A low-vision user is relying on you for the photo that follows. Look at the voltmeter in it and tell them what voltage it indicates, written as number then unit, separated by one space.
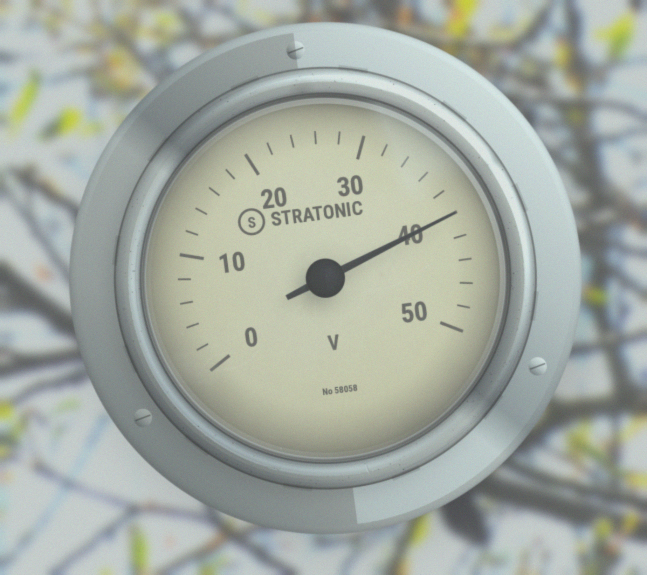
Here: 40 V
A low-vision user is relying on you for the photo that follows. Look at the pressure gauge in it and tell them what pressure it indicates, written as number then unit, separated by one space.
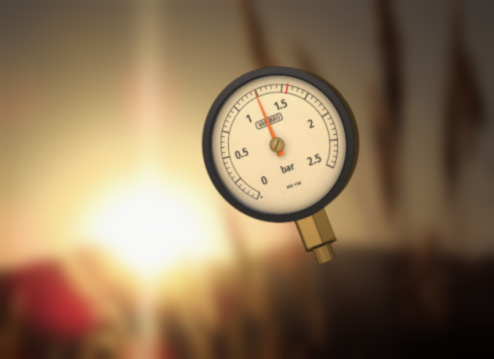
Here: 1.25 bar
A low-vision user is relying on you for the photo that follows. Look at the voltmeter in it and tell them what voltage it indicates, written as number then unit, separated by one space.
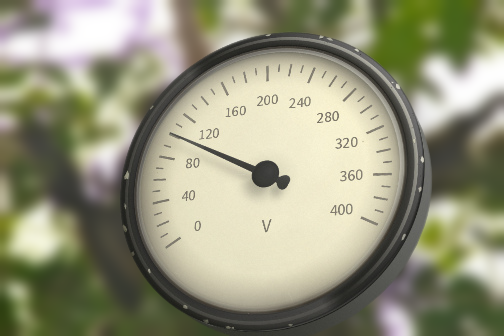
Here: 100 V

...

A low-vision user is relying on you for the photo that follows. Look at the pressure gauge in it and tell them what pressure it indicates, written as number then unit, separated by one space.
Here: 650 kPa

--

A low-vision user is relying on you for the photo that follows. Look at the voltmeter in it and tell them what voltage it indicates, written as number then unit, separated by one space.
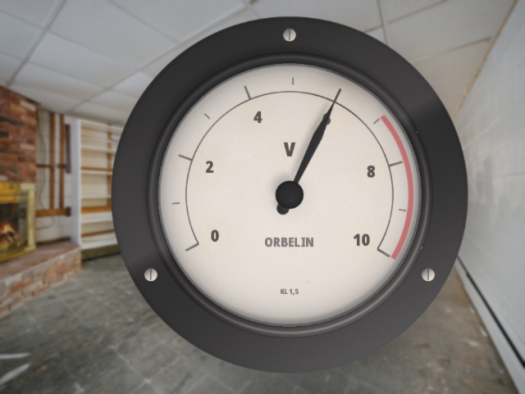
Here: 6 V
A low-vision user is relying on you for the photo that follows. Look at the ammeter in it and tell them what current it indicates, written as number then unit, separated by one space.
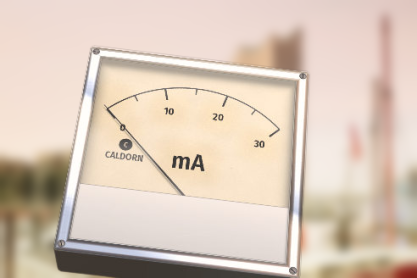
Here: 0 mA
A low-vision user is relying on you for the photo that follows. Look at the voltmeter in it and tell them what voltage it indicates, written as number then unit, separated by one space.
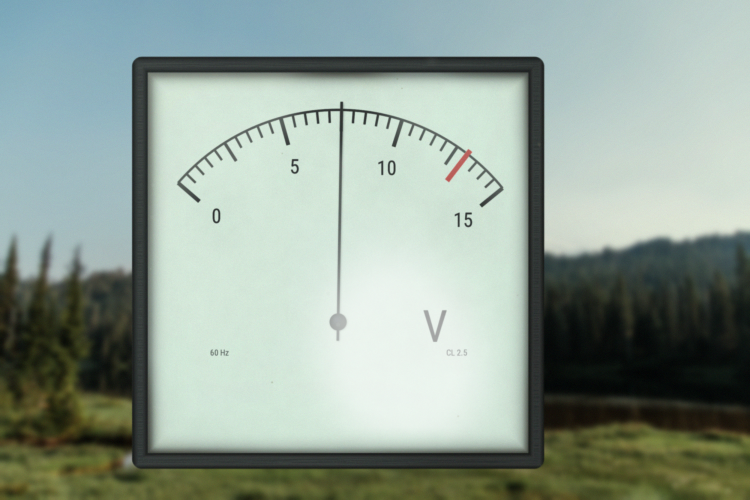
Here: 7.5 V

__Work request__
Please reproduce word for word the lines starting at the one that contains "at the ammeter" and ending after the one that contains "Here: 7.5 V", including both of those lines. Leave the pictures out of your answer.

__Task output__
A low-vision user is relying on you for the photo that follows. Look at the ammeter in it and tell them what current it indicates, written as number then unit, separated by one space.
Here: 0 mA
A low-vision user is relying on you for the photo that follows. Look at the voltmeter in it and tell them what voltage it indicates, written as number then unit, separated by one space.
Here: 7.5 V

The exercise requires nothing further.